By Eric Boehm
Obamacare regulations could be brewing up trouble for small breweries wanting to grow.
Beginning next year, restaurant chains with more than 20 locations nationwide will be subject to new rules requiring calorie information on all menus. Restaurants will have to measure menu items made in-house, but when it comes to products such as beer — which are manufactured elsewhere and distributed to chains — the data must be shipped with the product.
Brewers are facing the prospect of spending potentially thousands to determine calorie counts for every variety of beer produced. Unless they spend the money to provide the information, breweries may never get their products into chain restaurants, like Buffalo Wild Wings and Applebee’s.
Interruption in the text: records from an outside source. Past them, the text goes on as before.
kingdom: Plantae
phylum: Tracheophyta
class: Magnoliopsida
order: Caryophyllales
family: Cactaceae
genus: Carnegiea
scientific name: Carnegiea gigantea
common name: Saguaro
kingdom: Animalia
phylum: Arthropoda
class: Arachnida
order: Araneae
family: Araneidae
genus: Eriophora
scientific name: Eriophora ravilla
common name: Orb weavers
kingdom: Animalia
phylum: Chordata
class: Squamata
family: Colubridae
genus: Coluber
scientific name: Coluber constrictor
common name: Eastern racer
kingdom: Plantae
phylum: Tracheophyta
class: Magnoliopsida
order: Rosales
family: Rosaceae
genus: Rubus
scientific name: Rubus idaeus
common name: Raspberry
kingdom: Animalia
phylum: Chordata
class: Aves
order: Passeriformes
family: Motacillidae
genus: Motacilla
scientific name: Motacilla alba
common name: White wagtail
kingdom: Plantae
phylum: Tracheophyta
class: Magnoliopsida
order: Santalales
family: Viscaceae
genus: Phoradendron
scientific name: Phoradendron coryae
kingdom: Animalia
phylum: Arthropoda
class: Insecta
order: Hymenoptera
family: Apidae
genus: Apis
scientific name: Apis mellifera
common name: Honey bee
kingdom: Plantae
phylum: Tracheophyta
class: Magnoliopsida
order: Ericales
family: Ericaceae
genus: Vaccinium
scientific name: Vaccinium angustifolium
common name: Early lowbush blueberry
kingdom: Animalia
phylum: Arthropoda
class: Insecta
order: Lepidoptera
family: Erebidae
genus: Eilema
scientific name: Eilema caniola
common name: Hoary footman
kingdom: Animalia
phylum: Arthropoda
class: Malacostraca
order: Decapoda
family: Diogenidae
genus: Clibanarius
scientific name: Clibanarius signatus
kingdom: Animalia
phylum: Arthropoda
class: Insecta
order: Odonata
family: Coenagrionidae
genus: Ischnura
As is often the case with regulations, smaller breweries stand to lose the most.
“A regional craft brewer or a major brewery can spread the cost over a much larger volume of sales and it’s not so unreasonable for them,” said Paul Gatza, a former brewer who now heads the Boulder, Colorado, based Brewers’ Association, an industry group.
“Smaller guys that are just trying to sell a keg or two here or there, they have a decision to make on whether it is worth the additional cost to try to get their beers into chain restaurants,” Gatza told Watchdog.
The Food and Drug Administration is in the process of finalizing menu labeling rules that were part of the Affordable Care Act. Intended to make Americans more aware of their dietary choices, the rules are subject to controversy on several fronts, and the FDA announced in September that implementation of the new rules would be pushed back one full year, until December 2016, as the feds try to work out the kinks.
The new regulations also will apply to grocery and convenience stores, bowling alleys, movie theaters and sports venues — severely curtailing where some beers are sold.
The menu labeling requirement is hitting businesses across the entire food service industry. By the Obama administration’s official estimate, the new requirement will cost businesses as much as $1.5 billion.